脚本管理日志流式采集处理保存过程
Posted Mr.zhou_Zxy
tags:
篇首语:本文由小常识网(cha138.com)小编为大家整理,主要介绍了脚本管理日志流式采集处理保存过程相关的知识,希望对你有一定的参考价值。
使用脚本管理日志采集过程
实现将数据通过hudi,导入到hdfs中,并创建hive表来存储数据
[hdfs,yarn,hive,openresty,frp,zookeeper,kafka,log2hudi]
1.流程介绍:
首先通过frp穿透,将数据数据穿透到openresty
再从openresty,通过lua脚本,将数据从生产端生产到Kafka中
再从Kafka通过代码将数据通过hudi和Struct Streaming保存到hdfs中
并在hive中建立表,方便后续分析
2.Real_time_data_warehouse.sh
#!/bin/bash
# filename:Real_time_data_warehouse.sh
# autho:zxy
# date:2021-07-19
# 使用脚本实现开启hdfs和yarn进程,hive服务,启动frp穿透,开启openresty采集数据,开启Kafka的服务,执行log2hudi脚本
# 1.start-dfs.sh
# start-yarn.sh
# stop-yarn.sh
# stop-dfs.sh
# 2.sh /opt/apps/scripts/hiveScripts/start-supervisord-hive.sh start
# sh /opt/apps/scripts/hiveScripts/start-supervisord-hive.sh stop
# 3.sh /opt/apps/scripts/frpScripts/frp-agent.sh start
# sh /opt/apps/scripts/frpScripts/frp-agent.sh stop
# 3.openresty -p /opt/apps/collect-app/
# openresty -p /opt/apps/collect-app/ -s stop
# 4.sh /opt/apps/scripts/kafkaScripts/start-kafka.sh zookeeper
# sh /opt/apps/scripts/kafkaScripts/start-kafka.sh kafka
# sh /opt/apps/scripts/kafkaScripts/start-kafka.sh stop
# 5.sh /opt/apps/scripts/log2hudi.sh start
# sh /opt/apps/scripts/log2hudi.sh stop
#JDK环境
JAVA_HOME=/data/apps/jdk1.8.0_261
#Hadoop环境
HADOOP_HOME=/data/apps/hadoop-2.8.1
#Hive环境
HIVE_HOME=/data/apps/hive-1.2.1
#Kafka环境
KAFKA_HOME=/data/apps/kafka_2.11-2.4.1
#Frp穿透环境
FRP_HOME=/data/apps/frp
#Openresty环境
COLLECT_HOME=/data/apps/collect-app
#脚本目录
SCRIPTS=/opt/apps/scripts
#接收参数
CMD=$1
DONE=$2
## 帮助函数
usage() {
echo "usage:"
echo "Real_time_data_warehouse.sh hdfs start/stop"

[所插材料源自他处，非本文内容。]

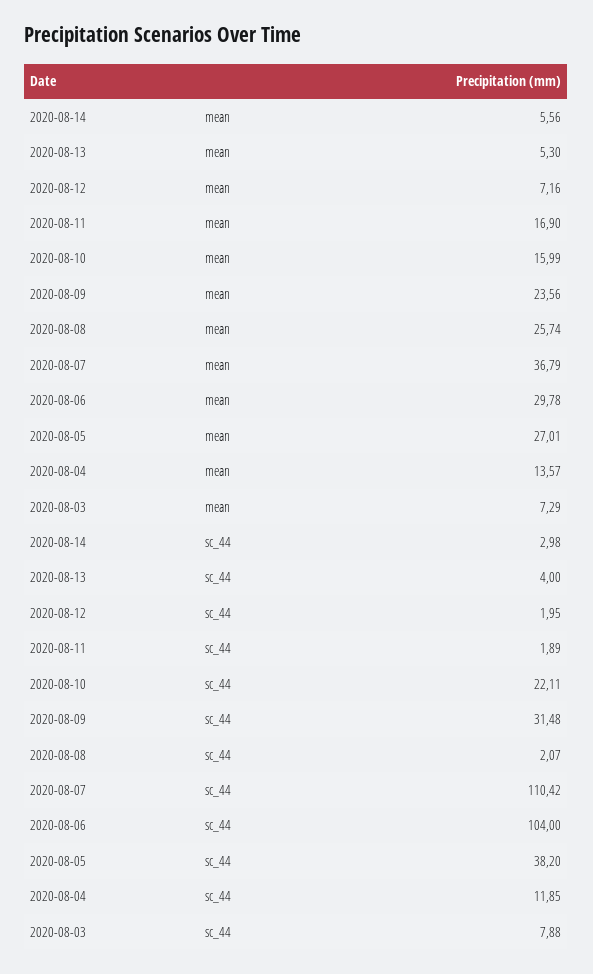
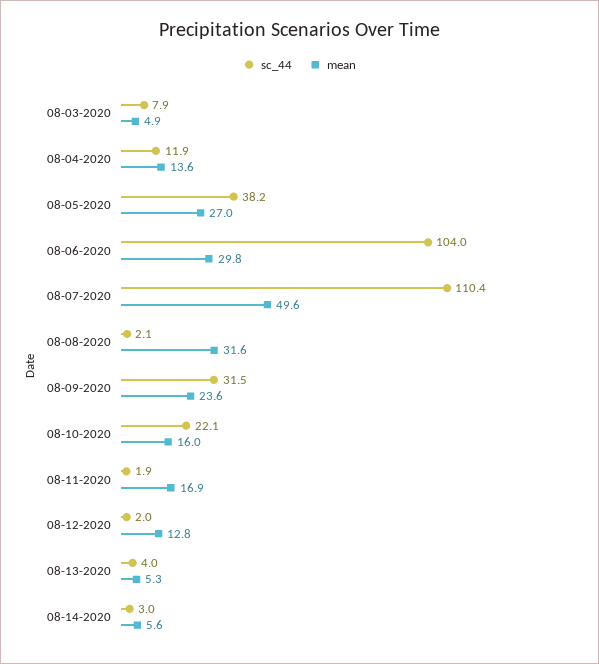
mean, 2020-08-12: 7.16 -> 12.8
mean, 2020-08-08: 25.74 -> 31.6
mean, 2020-08-07: 36.79 -> 49.6
mean, 2020-08-03: 7.29 -> 4.9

echo "Real_time_data_warehouse.sh yarn start/stop"
echo "Real_time_data_warehouse.sh hive start/stop"
echo "Real_time_data_warehouse.sh frp start/stop"
echo "Real_time_data_warehouse.sh openresty start/stop"
echo "Real_time_data_warehouse.sh zookeeper start/stop"
echo "Real_time_data_warehouse.sh kafka start/stop"
echo "Real_time_data_warehouse.sh log2hudi start/stop"
echo "description:"
echo " hdfs:start/stop hdfsService"
echo " yarn:start/stop yarnService"
echo " hive:start/stop hiveService"
echo " frp:start/stop frpService"
echo " openresty:start/stop openrestyService"
echo " zookeeper:start/stop zookeeperService"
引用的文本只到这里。